Fixed linker errors that arise when taking the address of non-exported, non-libcall functions with non-default interrupt state annotations.

Optimizations

Taught the compiler to better optimize CAndPerm instructions, including constant folding and idempotence. This tends to benefit places where redundant CAndPerm instructions were generated by macros or C++ templates.
Freed up the TP/X4 register for the compiler’s use in code generation. This register is normally reserved as a “thread pointer” in RISC-V ABIs, but is not used for that purpose on CHERIoT. We haven’t observed this making a significant performance or size difference, but some compute-intensive code may benefit.
Re-enabled the MachineOutliner size optimization. This improved the firmware size on the CHERIoT RTOS testsuite by 4.4%, and will likely benefit other code bases similarly. However, this optimization uncovered an issue in the CHERIoT ISA related to return sentinels that has since been fixed in the specification. If your development board does not contain the fix, you will need to pass -enable-machine-outliner=never to the compiler. We have added automatic support for enabling this flag when required to the CHERIoT RTOS build system prior to enabling the optimization by default.
Improved code quality for unaligned memory accesses. We’ve seen this particularly benefitting some cryptographic code. Note that you need to be using an up-to-date SAIL simulator that supports misaligned memory accesses by default, or, if using an older simulator, you will need to pass -m to the simulator explicitly to enable them.

Looking Forward

We have one major improvement in the works that we hope to make available to CHERIoT toolchain users soon: sealed capability annotations.

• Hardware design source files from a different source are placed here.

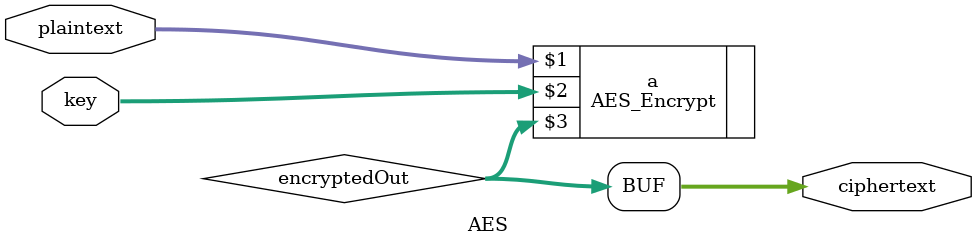
<source format=v>
/******************************************************************************
 ***									    ***
 *** ECE 526 L Final Project 			John Truong, Spring, 2024   ***
 ***									    ***
 *** Final Project							    ***
 ***									    ***
 ******************************************************************************
 *** Filename: AES.v			   Created by John Truong, 5/3/24   ***
 ***									    ***
 ******************************************************************************
 *** This module is the top module of the AES Encryption process. It uses   ***
 *** localparam as an assurance that the WIDTH of the input and output does ***
 *** not change from the fixed size of 128 bits. For parameters that need   ***		   		    
 *** to be changed like N (size of key) Nr (# of rounds) and Nk (# of words)***
 *** I use module parameraters so that it can be overriden during 	    ***
 *** instantiation.
 ***		________4x4 State Array__________			    ***
 ***		|Col0	|Col1	|Col2	|Col3	|			    ***
 ***	Row0	|7:0	|39:32	|71:64	|103:96	|  		 	    ***
 ***	Row1	|15:8	|47:40	|79:72	|111:104|  			    ***
 ***	Row2	|23:16	|55:48	|87:80	|119:112|  			    ***
 ***	Row3	|31:24	|63:56	|95:88	|127:120|  			    ***
 ******************************************************************************
 ******************************************************************************/


module AES#(parameter N=128,parameter Nr=10,parameter Nk=4)(ciphertext, plaintext, key);

// Declaration of localparam WIDTH
localparam WIDTH = 128;

// Declaration of Inputs and Outputs
output wire [WIDTH-1:0] ciphertext;
input  wire [WIDTH-1:0] plaintext;
input  wire [N-1:0] key;

// The result of the encryption module for every type
wire[127:0] encryptedOut;

// Instantiate Encryption Process
AES_Encrypt #(N, Nr, Nk) a(plaintext, key, encryptedOut);

assign ciphertext = encryptedOut; // assign output

endmodule

</source>
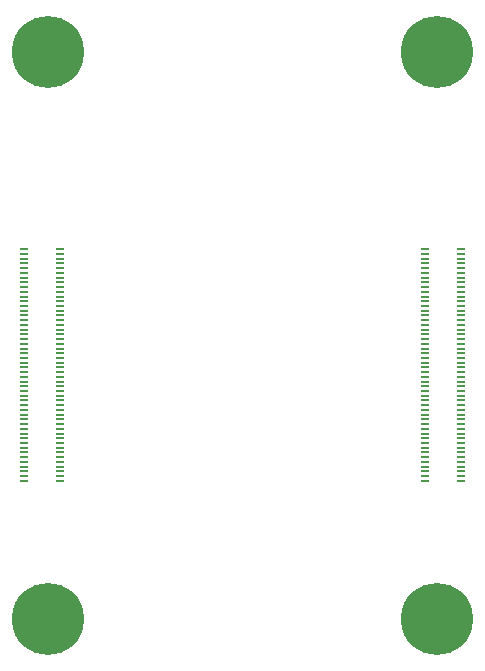
<source format=gbr>
%TF.GenerationSoftware,KiCad,Pcbnew,(5.1.10)-1*%
%TF.CreationDate,2022-01-13T22:30:23-08:00*%
%TF.ProjectId,PI-CM4Stencil,50492d43-4d34-4537-9465-6e63696c2e6b,rev?*%
%TF.SameCoordinates,Original*%
%TF.FileFunction,Soldermask,Top*%
%TF.FilePolarity,Negative*%
%FSLAX46Y46*%
G04 Gerber Fmt 4.6, Leading zero omitted, Abs format (unit mm)*
G04 Created by KiCad (PCBNEW (5.1.10)-1) date 2022-01-13 22:30:23*
%MOMM*%
%LPD*%
G01*
G04 APERTURE LIST*
%ADD10R,0.700000X0.200000*%
%ADD11C,6.100000*%
G04 APERTURE END LIST*
D10*
%TO.C,REF\u002A\u002A*%
X167090000Y-107590000D03*
X164010000Y-107590000D03*
X167090000Y-107190000D03*
X164010000Y-107190000D03*
X167090000Y-106790000D03*
X164010000Y-106790000D03*
X167090000Y-106390000D03*
X164010000Y-106390000D03*
X167090000Y-105990000D03*
X164010000Y-105990000D03*
X167090000Y-105590000D03*
X164010000Y-105590000D03*
X167090000Y-105190000D03*
X164010000Y-105190000D03*
X167090000Y-104790000D03*
X164010000Y-104790000D03*
X167090000Y-104390000D03*
X164010000Y-104390000D03*
X167090000Y-103990000D03*
X164010000Y-103990000D03*
X167090000Y-103590000D03*
X164010000Y-103590000D03*
X167090000Y-103190000D03*
X164010000Y-103190000D03*
X167090000Y-102790000D03*
X164010000Y-102790000D03*
X167090000Y-102390000D03*
X164010000Y-102390000D03*
X167090000Y-101990000D03*
X164010000Y-101990000D03*
X167090000Y-101590000D03*
X164010000Y-101590000D03*
X167090000Y-101190000D03*
X164010000Y-101190000D03*
X167090000Y-100790000D03*
X164010000Y-100790000D03*
X167090000Y-100390000D03*
X164010000Y-100390000D03*
X167090000Y-99990000D03*
X164010000Y-99990000D03*
X167090000Y-99590000D03*
X164010000Y-99590000D03*
X167090000Y-99190000D03*
X164010000Y-99190000D03*
X167090000Y-98790000D03*
X164010000Y-98790000D03*
X167090000Y-98390000D03*
X164010000Y-98390000D03*
X167090000Y-97990000D03*
X164010000Y-97990000D03*
X167090000Y-97590000D03*
X164010000Y-97590000D03*
X167090000Y-97190000D03*
X164010000Y-97190000D03*
X167090000Y-96790000D03*
X164010000Y-96790000D03*
X167090000Y-96390000D03*
X164010000Y-96390000D03*
X167090000Y-95990000D03*
X164010000Y-95990000D03*
X167090000Y-95590000D03*
X164010000Y-95590000D03*
X167090000Y-95190000D03*
X164010000Y-95190000D03*
X167090000Y-94790000D03*
X164010000Y-94790000D03*
X167090000Y-94390000D03*
X164010000Y-94390000D03*
X167090000Y-93990000D03*
X164010000Y-93990000D03*
X167090000Y-93590000D03*
X164010000Y-93590000D03*
X167090000Y-93190000D03*
X164010000Y-93190000D03*
X167090000Y-92790000D03*
X164010000Y-92790000D03*
X167090000Y-92390000D03*
X164010000Y-92390000D03*
X167090000Y-91990000D03*
X164010000Y-91990000D03*
X167090000Y-91590000D03*
X164010000Y-91590000D03*
X167090000Y-91190000D03*
X164010000Y-91190000D03*
X167090000Y-90790000D03*
X164010000Y-90790000D03*
X167090000Y-90390000D03*
X164010000Y-90390000D03*
X167090000Y-89990000D03*
X164010000Y-89990000D03*
X167090000Y-89590000D03*
X164010000Y-89590000D03*
X167090000Y-89190000D03*
X164010000Y-89190000D03*
X167090000Y-88790000D03*
X164010000Y-88790000D03*
X167090000Y-88390000D03*
X164010000Y-88390000D03*
X167090000Y-87990000D03*
X164010000Y-87990000D03*
X133170000Y-107590000D03*
X130090000Y-107590000D03*
X133170000Y-107190000D03*
X130090000Y-107190000D03*
X133170000Y-106790000D03*
X130090000Y-106790000D03*
X133170000Y-106390000D03*
X130090000Y-106390000D03*
X133170000Y-105990000D03*
X130090000Y-105990000D03*
X133170000Y-105590000D03*
X130090000Y-105590000D03*
X133170000Y-105190000D03*
X130090000Y-105190000D03*
X133170000Y-104790000D03*
X130090000Y-104790000D03*
X133170000Y-104390000D03*
X130090000Y-104390000D03*
X133170000Y-103990000D03*
X130090000Y-103990000D03*
X133170000Y-103590000D03*
X130090000Y-103590000D03*
X133170000Y-103190000D03*
X130090000Y-103190000D03*
X133170000Y-102790000D03*
X130090000Y-102790000D03*
X133170000Y-102390000D03*
X130090000Y-102390000D03*
X133170000Y-101990000D03*
X130090000Y-101990000D03*
X133170000Y-101590000D03*
X130090000Y-101590000D03*
X133170000Y-101190000D03*
X130090000Y-101190000D03*
X133170000Y-100790000D03*
X130090000Y-100790000D03*
X133170000Y-100390000D03*
X130090000Y-100390000D03*
X133170000Y-99990000D03*
X130090000Y-99990000D03*
X133170000Y-99590000D03*
X130090000Y-99590000D03*
X133170000Y-99190000D03*
X130090000Y-99190000D03*
X133170000Y-98790000D03*
X130090000Y-98790000D03*
X133170000Y-98390000D03*
X130090000Y-98390000D03*
X133170000Y-97990000D03*
X130090000Y-97990000D03*
X133170000Y-97590000D03*
X130090000Y-97590000D03*
X133170000Y-97190000D03*
X130090000Y-97190000D03*
X133170000Y-96790000D03*
X130090000Y-96790000D03*
X133170000Y-96390000D03*
X130090000Y-96390000D03*
X133170000Y-95990000D03*
X130090000Y-95990000D03*
X133170000Y-95590000D03*
X130090000Y-95590000D03*
X133170000Y-95190000D03*
X130090000Y-95190000D03*
X133170000Y-94790000D03*
X130090000Y-94790000D03*
X133170000Y-94390000D03*
X130090000Y-94390000D03*
X133170000Y-93990000D03*
X130090000Y-93990000D03*
X133170000Y-93590000D03*
X130090000Y-93590000D03*
X133170000Y-93190000D03*
X130090000Y-93190000D03*
X133170000Y-92790000D03*
X130090000Y-92790000D03*
X133170000Y-92390000D03*
X130090000Y-92390000D03*
X133170000Y-91990000D03*
X130090000Y-91990000D03*
X133170000Y-91590000D03*
X130090000Y-91590000D03*
X133170000Y-91190000D03*
X130090000Y-91190000D03*
X133170000Y-90790000D03*
X130090000Y-90790000D03*
X133170000Y-90390000D03*
X130090000Y-90390000D03*
X133170000Y-89990000D03*
X130090000Y-89990000D03*
X133170000Y-89590000D03*
X130090000Y-89590000D03*
X133170000Y-89190000D03*
X130090000Y-89190000D03*
X133170000Y-88790000D03*
X130090000Y-88790000D03*
X133170000Y-88390000D03*
X130090000Y-88390000D03*
X133170000Y-87990000D03*
X130090000Y-87990000D03*
D11*
X165090000Y-71290000D03*
X132090000Y-119290000D03*
X165090000Y-119290000D03*
X132090000Y-71290000D03*
%TD*%
M02*

</source>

This change adds a new pointer attribute __sealed_capability, which disallows any operations that would cause the pointer to be dereferenced, or to lose its __sealed_capability annotation. Once integrated with CHERIoT RTOS, we will be able to represent sealing, unsealing, and the propagation of sealed capabilities in a type-safe manner.

// CHERI sealing and unsealing operations now have signatures that are type-safe with respect to sealing.
void * __sealed_capability cheri_seal(void *cap, const void *type);
void * cheri_unseal(void * __sealed_capability cap, void *type);

int func(int * __sealed_capability ptr) {
    // This causes a compiler error!
    return *p;
}

We expect that integrating sealed capabilities into the type system will result in more ergonomic and less error-prone programming when dealing with sealing and unsealing operations, as well as detecting most incorrect dereferences of sealed capabilities at compile time.